Wednesday, November 09, 2005

Chapter 8: In which our hero calls the kettle black.

This last weekend, I was shut in a room for 2 days with a number of stay-at-home moms, working on a craft project.

Yeah, I know. Let’s just say that y’all don’t know everything about me, okay? You don’t know the secret Martha Stewart-type shit I go home and craft when no one else is looking.

So anyway, these women. As much as I tried to tune out the incessant chatter about food, husbands, food, kids, food, I couldn’t help but notice a couple of things:

1. No swearing allowed. No politics, no religion, no world events except to say how sad something is, as in “So sad to see all those people homeless after that hurricane.” Now, why is that, exactly? We’re all adult women. What is this self-imposed censorship, and why can’t I say fuck if I want to?

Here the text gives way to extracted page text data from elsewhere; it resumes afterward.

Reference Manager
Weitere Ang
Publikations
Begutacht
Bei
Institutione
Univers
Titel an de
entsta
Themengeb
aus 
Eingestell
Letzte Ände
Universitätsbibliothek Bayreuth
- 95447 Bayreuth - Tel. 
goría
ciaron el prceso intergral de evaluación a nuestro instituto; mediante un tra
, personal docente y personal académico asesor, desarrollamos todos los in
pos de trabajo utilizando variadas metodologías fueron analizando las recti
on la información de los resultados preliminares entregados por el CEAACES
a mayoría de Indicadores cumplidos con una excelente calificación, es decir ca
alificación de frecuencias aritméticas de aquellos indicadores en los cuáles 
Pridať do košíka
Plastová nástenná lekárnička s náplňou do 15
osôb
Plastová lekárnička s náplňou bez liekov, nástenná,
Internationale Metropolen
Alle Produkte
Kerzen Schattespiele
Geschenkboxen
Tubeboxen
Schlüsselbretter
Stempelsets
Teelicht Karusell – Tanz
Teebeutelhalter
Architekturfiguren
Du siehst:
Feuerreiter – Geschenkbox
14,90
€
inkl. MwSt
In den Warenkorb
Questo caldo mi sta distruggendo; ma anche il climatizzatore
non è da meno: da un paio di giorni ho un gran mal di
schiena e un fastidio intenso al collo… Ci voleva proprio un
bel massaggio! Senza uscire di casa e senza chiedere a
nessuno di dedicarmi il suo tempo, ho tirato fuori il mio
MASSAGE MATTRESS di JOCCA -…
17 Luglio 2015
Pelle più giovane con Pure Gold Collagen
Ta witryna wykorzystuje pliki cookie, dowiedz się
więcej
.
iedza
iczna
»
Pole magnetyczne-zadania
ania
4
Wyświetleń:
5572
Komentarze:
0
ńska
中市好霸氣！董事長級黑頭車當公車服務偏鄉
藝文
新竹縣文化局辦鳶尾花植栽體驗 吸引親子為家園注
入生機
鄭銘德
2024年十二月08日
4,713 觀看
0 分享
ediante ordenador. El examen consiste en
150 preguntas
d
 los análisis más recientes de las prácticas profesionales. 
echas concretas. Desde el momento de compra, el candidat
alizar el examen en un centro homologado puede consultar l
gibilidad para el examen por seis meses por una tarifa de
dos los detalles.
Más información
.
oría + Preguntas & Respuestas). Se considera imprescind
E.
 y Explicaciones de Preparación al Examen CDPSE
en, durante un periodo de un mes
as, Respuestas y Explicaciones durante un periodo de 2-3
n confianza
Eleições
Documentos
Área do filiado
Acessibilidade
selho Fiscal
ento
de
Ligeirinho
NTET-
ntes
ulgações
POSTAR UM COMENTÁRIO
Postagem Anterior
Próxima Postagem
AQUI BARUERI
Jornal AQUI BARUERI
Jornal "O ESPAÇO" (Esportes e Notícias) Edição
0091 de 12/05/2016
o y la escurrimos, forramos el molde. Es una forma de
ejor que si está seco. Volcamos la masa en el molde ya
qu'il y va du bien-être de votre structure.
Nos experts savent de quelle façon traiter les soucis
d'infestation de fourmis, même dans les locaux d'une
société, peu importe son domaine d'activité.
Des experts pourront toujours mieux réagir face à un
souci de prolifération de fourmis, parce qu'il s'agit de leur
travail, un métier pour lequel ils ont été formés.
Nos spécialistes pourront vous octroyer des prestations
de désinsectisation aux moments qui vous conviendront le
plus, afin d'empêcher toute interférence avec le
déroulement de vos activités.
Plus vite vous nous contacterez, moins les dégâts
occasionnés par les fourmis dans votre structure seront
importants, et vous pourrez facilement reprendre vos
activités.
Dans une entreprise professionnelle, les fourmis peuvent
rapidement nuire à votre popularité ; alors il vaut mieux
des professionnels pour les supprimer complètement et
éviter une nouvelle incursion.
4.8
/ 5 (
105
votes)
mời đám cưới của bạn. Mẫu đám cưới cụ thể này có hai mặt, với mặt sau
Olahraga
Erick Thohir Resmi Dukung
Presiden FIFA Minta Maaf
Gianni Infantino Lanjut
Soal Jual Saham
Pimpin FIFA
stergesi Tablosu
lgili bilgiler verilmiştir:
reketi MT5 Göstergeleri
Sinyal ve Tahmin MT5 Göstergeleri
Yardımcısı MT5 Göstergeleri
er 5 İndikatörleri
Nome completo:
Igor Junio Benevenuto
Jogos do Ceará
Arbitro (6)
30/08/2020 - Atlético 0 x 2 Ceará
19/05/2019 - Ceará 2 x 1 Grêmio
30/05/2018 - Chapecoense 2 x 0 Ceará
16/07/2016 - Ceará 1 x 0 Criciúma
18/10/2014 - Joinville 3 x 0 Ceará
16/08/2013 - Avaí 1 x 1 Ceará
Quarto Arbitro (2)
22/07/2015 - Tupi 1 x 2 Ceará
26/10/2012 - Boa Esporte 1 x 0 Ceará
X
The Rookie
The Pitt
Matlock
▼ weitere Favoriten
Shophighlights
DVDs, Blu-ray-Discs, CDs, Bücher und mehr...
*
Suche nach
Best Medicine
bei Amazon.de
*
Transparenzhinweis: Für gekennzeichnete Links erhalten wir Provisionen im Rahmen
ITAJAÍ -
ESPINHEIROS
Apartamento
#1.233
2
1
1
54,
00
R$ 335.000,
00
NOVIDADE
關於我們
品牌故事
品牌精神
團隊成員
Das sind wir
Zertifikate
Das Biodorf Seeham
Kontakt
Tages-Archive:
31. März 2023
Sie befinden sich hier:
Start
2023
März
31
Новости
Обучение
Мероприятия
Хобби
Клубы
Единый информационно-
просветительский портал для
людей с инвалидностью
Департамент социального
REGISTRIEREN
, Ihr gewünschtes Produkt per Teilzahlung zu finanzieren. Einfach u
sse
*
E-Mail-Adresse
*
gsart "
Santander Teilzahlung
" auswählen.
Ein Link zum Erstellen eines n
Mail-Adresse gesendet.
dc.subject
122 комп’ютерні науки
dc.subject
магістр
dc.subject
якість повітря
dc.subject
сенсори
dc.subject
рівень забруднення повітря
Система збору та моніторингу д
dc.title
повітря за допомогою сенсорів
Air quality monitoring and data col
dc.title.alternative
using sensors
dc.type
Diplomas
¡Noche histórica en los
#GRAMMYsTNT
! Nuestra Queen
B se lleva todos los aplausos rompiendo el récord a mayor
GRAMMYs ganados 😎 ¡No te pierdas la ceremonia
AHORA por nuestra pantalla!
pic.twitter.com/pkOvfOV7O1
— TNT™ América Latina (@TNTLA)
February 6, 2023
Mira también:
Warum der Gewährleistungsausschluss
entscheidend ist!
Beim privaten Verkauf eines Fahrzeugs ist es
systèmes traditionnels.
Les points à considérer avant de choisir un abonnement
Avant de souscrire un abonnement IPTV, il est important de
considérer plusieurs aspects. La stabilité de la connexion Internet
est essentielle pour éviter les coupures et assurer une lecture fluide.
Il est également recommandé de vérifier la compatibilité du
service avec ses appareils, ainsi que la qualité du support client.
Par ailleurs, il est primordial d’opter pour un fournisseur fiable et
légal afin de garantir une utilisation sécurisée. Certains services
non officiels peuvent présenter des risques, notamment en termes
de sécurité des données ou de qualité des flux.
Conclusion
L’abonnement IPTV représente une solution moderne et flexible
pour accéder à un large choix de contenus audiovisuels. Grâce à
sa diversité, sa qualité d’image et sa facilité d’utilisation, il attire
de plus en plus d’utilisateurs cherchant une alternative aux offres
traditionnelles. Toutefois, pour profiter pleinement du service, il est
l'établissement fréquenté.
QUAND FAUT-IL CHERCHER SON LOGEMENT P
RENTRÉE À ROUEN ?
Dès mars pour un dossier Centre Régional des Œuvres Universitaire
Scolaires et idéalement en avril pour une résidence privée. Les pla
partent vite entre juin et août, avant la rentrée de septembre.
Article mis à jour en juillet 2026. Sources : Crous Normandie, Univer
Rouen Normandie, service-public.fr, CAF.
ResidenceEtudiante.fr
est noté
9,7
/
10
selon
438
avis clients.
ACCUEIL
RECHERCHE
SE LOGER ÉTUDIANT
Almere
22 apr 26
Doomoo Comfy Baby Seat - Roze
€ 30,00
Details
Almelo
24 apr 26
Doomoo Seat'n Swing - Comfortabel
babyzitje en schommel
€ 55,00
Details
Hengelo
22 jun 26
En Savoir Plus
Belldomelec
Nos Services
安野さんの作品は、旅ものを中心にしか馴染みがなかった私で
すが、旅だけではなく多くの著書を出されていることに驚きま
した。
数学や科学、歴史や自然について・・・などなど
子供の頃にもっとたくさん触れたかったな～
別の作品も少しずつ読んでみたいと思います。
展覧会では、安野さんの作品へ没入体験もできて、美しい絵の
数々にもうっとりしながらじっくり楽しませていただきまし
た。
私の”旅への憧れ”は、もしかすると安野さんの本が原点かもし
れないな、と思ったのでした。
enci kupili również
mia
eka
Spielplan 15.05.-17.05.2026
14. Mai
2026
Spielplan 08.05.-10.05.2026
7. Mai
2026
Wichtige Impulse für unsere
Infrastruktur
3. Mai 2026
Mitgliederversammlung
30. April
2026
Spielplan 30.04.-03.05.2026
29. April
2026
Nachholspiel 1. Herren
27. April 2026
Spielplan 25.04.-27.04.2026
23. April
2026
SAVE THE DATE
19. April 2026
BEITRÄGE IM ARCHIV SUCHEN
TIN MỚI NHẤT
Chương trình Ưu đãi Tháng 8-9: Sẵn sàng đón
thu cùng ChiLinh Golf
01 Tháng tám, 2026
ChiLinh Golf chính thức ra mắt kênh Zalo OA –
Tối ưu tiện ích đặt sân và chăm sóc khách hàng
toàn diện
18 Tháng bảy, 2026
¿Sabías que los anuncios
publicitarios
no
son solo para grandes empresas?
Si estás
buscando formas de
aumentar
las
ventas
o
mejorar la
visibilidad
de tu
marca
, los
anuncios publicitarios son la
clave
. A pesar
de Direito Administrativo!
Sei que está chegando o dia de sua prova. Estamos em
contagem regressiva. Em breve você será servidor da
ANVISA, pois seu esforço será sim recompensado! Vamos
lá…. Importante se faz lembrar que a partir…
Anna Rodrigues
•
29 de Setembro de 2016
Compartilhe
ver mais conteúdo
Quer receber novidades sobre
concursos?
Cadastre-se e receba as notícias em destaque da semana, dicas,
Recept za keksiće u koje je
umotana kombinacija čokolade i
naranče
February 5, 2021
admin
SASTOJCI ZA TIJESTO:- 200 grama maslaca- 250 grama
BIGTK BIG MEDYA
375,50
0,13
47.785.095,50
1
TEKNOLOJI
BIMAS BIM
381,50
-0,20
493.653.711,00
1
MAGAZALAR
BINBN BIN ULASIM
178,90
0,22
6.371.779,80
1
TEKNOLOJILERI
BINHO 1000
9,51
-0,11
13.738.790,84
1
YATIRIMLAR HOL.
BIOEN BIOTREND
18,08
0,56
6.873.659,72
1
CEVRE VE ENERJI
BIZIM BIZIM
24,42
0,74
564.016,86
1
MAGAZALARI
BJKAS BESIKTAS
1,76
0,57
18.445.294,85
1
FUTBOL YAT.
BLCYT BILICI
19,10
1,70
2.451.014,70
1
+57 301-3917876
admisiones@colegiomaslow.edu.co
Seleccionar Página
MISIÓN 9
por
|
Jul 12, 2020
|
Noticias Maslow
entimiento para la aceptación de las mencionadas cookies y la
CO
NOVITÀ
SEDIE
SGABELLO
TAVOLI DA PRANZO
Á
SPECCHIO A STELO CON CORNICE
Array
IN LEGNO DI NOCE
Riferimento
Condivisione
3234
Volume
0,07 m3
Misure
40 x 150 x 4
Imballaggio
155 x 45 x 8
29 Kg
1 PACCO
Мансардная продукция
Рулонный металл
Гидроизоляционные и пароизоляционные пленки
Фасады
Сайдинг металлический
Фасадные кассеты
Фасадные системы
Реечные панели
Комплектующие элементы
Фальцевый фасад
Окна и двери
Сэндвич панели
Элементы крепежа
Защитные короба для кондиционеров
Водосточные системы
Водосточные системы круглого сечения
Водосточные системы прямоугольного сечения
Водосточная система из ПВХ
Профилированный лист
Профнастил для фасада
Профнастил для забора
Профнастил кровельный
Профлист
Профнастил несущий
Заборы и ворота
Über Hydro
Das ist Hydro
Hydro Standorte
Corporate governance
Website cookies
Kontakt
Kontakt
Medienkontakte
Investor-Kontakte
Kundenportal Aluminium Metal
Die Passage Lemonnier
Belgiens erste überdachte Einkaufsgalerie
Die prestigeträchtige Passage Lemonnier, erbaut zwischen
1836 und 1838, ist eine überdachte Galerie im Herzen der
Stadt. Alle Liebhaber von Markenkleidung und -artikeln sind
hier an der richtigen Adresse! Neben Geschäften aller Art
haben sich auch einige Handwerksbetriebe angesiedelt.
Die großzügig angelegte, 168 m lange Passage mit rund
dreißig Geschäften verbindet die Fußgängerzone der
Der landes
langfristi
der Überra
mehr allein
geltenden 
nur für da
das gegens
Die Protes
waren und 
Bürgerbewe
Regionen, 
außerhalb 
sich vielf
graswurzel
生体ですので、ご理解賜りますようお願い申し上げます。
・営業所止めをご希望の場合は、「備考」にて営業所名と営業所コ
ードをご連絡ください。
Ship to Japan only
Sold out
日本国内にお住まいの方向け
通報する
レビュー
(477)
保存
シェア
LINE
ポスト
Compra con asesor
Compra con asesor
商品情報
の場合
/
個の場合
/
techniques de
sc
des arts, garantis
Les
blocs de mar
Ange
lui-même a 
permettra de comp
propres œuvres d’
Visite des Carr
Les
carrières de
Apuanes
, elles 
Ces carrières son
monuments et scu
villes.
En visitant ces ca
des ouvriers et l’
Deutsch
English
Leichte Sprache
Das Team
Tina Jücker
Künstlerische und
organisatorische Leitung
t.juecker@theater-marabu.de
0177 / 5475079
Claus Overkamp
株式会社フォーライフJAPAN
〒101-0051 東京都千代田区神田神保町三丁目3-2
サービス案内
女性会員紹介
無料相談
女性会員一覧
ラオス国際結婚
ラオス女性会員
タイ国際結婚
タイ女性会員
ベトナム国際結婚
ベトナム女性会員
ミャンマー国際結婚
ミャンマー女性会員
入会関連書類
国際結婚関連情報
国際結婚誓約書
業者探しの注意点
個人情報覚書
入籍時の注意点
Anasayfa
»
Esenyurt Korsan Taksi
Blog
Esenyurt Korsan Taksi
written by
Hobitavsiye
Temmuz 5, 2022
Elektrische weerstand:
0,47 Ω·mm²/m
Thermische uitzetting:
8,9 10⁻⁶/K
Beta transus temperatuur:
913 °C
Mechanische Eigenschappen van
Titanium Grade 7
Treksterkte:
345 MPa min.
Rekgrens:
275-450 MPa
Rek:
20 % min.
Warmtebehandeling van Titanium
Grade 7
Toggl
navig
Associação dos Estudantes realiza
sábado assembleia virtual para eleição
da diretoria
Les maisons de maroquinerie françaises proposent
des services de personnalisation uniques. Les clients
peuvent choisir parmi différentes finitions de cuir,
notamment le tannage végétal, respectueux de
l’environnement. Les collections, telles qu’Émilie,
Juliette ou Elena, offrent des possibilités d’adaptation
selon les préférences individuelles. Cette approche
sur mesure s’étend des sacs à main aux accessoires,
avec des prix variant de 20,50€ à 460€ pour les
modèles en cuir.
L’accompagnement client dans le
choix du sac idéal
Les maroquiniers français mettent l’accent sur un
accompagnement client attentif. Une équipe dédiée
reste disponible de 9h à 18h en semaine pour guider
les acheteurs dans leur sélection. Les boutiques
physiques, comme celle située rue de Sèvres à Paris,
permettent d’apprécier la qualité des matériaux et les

2. Kids. No one listens to what anyone else says about their kids. They pretend to listen, but really they are just waiting until it is their turn to talk about their own kids. Consequently, no one learns anything about being a parent from their peers. What’s more, they don’t learn anything about their peers, and don’t learn anything about themselves, either. They’re all flying solo, even though they have this incredible resource of experience sitting all around them babbling about soccer games and membership dues and meals you can make in 10 minutes.

3. Okay, I love food. Good food. I actually think about food a lot: what will I eat for my next meal, where will I get it, what beverage will go with it, etc. But these women were absolutely fucking obsessed with food. Especially desserts. Especially chocolate. And it’s fucking pathetic how excited they get talking about cheesecake, man. I think there is definitely some sublimation going on there, if ya catch my drift, which brings me to…

4. Husbands. Wow, there is some fucked-up shit in the marital unit, and I say that as a 2-time loser myself. What it comes down to, I think, is that all the energy goes toward the partnership, and the relationship that began it all is forgotten. It becomes about who’s done what, and who is slacking, who executes the household tasks correctly, and who fails to do so. What happens to the affection, the consideration? What happens to the fucking good manners? I mean, does leaving the milk out on the counter really warrant such condemnation? Really? Is getting in the way while someone’s shaving really all that irritating, or do we just descend into the marriage game of counting coup and find ourselves unable to extricate ourselves from it? And if it becomes about that, then how the hell do you stop guarding your turf and once again become the people who can shut the door and do sweaty, nasty, intimate animal things to each other? Is it any wonder that that part of our lives practically vanishes the longer the marriage, the longer the tally sheet becomes? Because we need to be able to be those people. We need it. And if we don’t get it, we start to dress like shit and dream about cheesecake and vote Republican.

And do crafts.

5 comments:

Anonymous said...

You're onto something...
--david

vikkitikkitavi said...

Ya think? Because I am determined to break the cycle. I really am.

Anonymous said...

My friends only recently got married, and at a dinner party this weekend, all they could talk about was when they were going to have kids. Three newlywed couples and that's what the conversation kept turning to. "When", "Oh, I don't want to know", "I have it planned out", "I'm on a schedule", "Oh, I think I'm on the same one". I wanted to kill myself.
~Alana

vikkitikkitavi said...

That's good and creepy, huh?

Roger, Gone Green said...

Great little screed; and you are on to something! I have tried the married thing a couple of times before, and it didn't work out for lots of reasons. By the end, there was always an element of what you are talking about here.

I think I am having a better time this time around because, in part, of letting go of the counting-coup -- and noticing if I may have slipped into that place again.

In that respect, I found a lot of good stuff in a silly little book called "Buddhism without Beliefs," which is not about religion per se. Rather it distills the valuable life skills that inform the religion, and leaves behind the magical thinking, the local ghosts and saints and such, as well as the National flavors the dharma has acquired over the centuries. An excellent little book.